L’opacité profite aux industriels, leur permettant de s’octroyer la part du lion. En effet, l’organisation de producteurs boulonnaise, le FROM Nord, bénéficie de la plus grande part pour les espèces pélagiques, avec notamment 98,6% du quota de hareng et 100% du quota de merlan bleu. Dans ses adhérents on compte neuf navires industriels détenus par les armements France Pélagique, la Compagnie des Pêches de Saint-Malo et Euronor, des entreprises à capitaux néerlandais. Parmi eux, le Scombrus et le Prins Bernhard sont deux navires-usines qui pêchent intensivement en Manche, depuis la mi-novembre, dans des aires marines protégées proches de la côte. « Ces navires ne peuvent exister que parce que le FROM Nord leur attribue des quotas de pêche. Avec une capacité de capture de 200 000 kilos par jour, soit l’équivalent de 1000 navires de petite pêche, le modèle est à repenser entièrement, à commencer par le démantèlement de ces navires industriels au profit d’une pêche côtière de proximité. », explique Laetitia Bisiaux, chargée de projet chez BLOOM.

Cette demande d’informations accompagne notre remise en cause globale du système de répartition des quotas français.
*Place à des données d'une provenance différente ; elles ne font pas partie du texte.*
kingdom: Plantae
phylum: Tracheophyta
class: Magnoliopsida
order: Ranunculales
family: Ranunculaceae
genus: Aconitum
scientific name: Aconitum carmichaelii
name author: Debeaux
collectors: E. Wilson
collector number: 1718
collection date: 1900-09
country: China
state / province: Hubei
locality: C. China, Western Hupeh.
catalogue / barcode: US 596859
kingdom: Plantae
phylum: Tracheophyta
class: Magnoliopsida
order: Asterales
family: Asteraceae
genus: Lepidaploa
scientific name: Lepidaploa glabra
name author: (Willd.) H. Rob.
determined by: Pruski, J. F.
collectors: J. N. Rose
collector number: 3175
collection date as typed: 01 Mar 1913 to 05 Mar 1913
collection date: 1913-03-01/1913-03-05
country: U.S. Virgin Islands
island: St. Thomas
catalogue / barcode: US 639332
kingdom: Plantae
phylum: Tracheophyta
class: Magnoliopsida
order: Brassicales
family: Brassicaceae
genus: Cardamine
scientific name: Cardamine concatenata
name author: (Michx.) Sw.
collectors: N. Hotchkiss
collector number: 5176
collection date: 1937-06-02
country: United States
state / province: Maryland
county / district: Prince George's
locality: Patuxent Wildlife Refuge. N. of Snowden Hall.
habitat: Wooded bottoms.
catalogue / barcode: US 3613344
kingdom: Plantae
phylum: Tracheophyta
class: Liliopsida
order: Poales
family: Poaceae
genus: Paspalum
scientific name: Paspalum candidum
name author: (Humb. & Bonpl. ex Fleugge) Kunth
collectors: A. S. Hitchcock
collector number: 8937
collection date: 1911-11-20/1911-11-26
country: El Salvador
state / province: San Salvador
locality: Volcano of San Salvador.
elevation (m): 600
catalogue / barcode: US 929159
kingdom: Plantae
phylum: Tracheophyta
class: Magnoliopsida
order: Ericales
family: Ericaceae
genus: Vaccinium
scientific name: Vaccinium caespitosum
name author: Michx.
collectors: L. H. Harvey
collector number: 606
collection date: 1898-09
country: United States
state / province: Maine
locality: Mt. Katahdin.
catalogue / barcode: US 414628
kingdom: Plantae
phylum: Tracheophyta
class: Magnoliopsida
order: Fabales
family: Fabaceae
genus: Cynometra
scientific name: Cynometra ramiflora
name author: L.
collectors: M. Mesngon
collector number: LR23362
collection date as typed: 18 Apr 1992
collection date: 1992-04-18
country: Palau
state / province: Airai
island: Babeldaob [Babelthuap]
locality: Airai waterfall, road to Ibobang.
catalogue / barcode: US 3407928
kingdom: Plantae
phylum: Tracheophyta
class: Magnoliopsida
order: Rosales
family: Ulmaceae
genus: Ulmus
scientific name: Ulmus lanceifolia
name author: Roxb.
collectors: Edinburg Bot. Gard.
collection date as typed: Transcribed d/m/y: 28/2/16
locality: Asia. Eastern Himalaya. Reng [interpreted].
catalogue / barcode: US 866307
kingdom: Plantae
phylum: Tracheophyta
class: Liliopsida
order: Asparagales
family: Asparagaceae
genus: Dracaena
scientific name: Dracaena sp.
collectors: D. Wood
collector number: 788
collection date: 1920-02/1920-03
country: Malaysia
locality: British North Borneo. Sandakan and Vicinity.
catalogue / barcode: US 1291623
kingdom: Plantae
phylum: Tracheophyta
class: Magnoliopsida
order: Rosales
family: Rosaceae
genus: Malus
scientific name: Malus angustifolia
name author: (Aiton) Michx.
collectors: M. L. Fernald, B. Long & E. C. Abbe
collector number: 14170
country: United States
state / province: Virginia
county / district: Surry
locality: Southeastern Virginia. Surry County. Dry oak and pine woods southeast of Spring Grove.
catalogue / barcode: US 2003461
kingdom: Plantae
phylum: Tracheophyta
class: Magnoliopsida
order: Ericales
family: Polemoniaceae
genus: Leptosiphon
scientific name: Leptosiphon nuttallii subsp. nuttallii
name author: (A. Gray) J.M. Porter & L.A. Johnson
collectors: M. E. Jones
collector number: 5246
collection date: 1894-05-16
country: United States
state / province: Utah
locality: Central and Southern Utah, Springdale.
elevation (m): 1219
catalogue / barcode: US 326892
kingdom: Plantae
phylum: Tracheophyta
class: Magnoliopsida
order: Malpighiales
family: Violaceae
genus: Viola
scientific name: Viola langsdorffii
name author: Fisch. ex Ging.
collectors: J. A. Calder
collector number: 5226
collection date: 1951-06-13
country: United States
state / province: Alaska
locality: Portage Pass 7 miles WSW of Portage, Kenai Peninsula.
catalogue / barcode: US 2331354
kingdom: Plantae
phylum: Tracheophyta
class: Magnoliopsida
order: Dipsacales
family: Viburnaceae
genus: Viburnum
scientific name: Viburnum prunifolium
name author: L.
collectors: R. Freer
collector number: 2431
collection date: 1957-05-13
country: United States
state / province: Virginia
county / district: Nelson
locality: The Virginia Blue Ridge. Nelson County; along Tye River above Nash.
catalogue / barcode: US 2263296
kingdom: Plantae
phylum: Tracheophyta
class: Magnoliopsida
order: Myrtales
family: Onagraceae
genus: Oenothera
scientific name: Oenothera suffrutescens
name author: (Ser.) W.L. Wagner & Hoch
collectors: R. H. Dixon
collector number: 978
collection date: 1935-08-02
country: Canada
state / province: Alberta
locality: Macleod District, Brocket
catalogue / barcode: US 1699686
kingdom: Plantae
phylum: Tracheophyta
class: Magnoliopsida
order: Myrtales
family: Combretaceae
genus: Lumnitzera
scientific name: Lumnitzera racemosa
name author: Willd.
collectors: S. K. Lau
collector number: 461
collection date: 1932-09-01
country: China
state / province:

Le 2 octobre 2023, BLOOM et des pêcheurs artisans avaient saisi le juge administratif pour demander une répartition transparente et équitable de quotas par l’annulation de l’arrêté répartissant les quotas de pêche à l’échelle nationale.

A l’heure où le secteur de la pêche doit évoluer et opérer de toute urgence une transition vers des méthodes à faible impact pour stopper l’effondrement de la biodiversité marine et de la pêche artisanale, et face à la résistance du gouvernement français, nous espérons que la justice forcera une transparence totale sur les quotas de pêche et leur juste répartition. 

NOTES

(1) Le 26 mai 2023, l’association BLOOM avait sollicité la Première ministre afin d’obtenir de la communication les informations suivantes :

  • Les plans de gestion établis par chacune des organisations de producteurs et groupements de navires ayant bénéficié d’une attribution de quotas en vertu de l’Arrêté du 31 mars 2023 portant sur la répartition de certains quotas de pêche accordés à la France pour l’année 2023 ;
  • Les plans de gestion établis par chacune des organisations de producteurs et groupements de navires ayant bénéficié d’une attribution de quotas en vertu de l’Arrêté du 8 février 2023 établissant les modalités de répartition du quota de thon rouge (Thunnus thynnus) accordé à la France pour la zone «océan Atlantique à l’est de la longitude 45° O et Méditerranée » pour l’année 2023 ;
  • Les plans de gestion établis par chacune des organisations de producteurs et groupements de navires ayant bénéficié d’une attribution de quotas en vertu de l’Arrêté du 8 février 2023 établissant les modalités de répartition du quota d’espadon de Méditerranée (Xiphias gladius) accordé à la France pour la zone « Mer Méditerranée » pour l’année 2023.

(2) Article 17 « Critères d’attribution des possibilités de pêche par les États membres » du Règlement (UE) n°1380/2013 du 11 décembre 2013.